Ask Rocco DiSpirito, the star of NBC's "The Restaurant" who came out of Sunday's episode looking like a first-class jerk, resented by his waiters and slammed by customers - including Post TV critic Linda Stasi - for serving hot food cold and scrimping on the portions.
But he shrugs it off and says he's made peace with it.
"If I had to worry about everything that everyone said about me I'd be a completely disabled and handicapped human being," DiSpirito told The Post yesterday.
In Sunday's episode of the NBC reality show, which was taped last spring, DiSpirito was seen carousing with customers and posing for pictures while one catastrophe after another unfolds at the restaurant.
He also comes off as callous, rude and disconnected from his huge staff - especially after he sends home, Gideon, a dedicated worker who broke his arm while working at the restaurant.
"He must think himself of some great personality, like he's above this whole game," grumbles Topher, a waiter whom Rocco blames for the problems.
The litany of complaints exploded at a 3:30 a.m. gripe session the staff had after closing that night.
"I think that he's only dealing with guests and that he has no connection to the staff," shrieked an angry staffer.
"I didn't see those people talk about me until [Sunday] night," says DiSpirito. "It's not entirely surprising, but when you're the leader of 75 people, there's bound to be some discussion about you," he says.
"It's a lesson I learned years ago. I try to not let it affect my good judgment."
In the coming episodes, DiSpirito is said to finally earn the respect of his staff.
"This was the dark episode," a production source said. "He was at his worst, but starting next week he takes matters into his own hands."
Meanwhile, after just a couple of months of business, angry former workers from Rocco's are abound in New York.
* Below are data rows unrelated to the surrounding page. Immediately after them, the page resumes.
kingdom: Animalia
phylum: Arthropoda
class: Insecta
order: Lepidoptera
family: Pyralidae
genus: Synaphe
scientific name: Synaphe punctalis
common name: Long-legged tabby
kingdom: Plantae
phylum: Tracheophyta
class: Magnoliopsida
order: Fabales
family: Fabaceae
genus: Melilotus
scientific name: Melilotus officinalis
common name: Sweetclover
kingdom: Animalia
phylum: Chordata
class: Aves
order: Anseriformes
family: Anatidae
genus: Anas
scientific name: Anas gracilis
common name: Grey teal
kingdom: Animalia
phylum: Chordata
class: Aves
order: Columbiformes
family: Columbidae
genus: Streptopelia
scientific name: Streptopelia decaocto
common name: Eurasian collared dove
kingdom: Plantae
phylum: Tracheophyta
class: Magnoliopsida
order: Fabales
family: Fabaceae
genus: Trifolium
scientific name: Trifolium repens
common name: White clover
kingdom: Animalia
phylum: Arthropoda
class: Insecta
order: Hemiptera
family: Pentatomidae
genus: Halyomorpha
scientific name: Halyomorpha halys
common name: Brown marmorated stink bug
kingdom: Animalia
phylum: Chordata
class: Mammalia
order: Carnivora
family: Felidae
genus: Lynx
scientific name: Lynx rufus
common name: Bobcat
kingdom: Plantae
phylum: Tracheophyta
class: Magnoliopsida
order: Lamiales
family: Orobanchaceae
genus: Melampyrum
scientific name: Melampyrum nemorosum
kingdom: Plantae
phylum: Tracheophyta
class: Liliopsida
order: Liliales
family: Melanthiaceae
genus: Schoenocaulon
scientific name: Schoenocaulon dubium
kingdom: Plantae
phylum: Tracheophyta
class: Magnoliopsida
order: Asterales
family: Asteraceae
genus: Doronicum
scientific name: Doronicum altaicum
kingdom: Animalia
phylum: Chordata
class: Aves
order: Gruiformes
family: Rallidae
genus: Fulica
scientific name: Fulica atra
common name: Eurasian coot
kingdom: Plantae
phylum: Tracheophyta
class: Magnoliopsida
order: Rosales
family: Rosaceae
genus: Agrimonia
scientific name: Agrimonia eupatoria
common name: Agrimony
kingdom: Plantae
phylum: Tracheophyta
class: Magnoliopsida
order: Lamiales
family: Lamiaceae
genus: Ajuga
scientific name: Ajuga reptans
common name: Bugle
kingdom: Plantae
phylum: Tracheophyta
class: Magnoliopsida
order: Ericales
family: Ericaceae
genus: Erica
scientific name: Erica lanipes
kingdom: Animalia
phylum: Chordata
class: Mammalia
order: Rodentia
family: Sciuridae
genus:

And DiSpirito admits they've lost about 45 percent of the staff since the opening - a normal by-product of opening a new restaurant.
"You typically hire about twice as many people as you need, knowing that it's a brutal process [to open a restaurant] and that it takes a certain kind of person to go through an opening and that's a different kind of person than it takes to walk into an established restaurant and just pick up a system and be a part of it," he says.
Despite the attrition, at least 10 of the original staffers featured on the show as regular characters - including DiSpirito and his mom - are still working at Rocco's.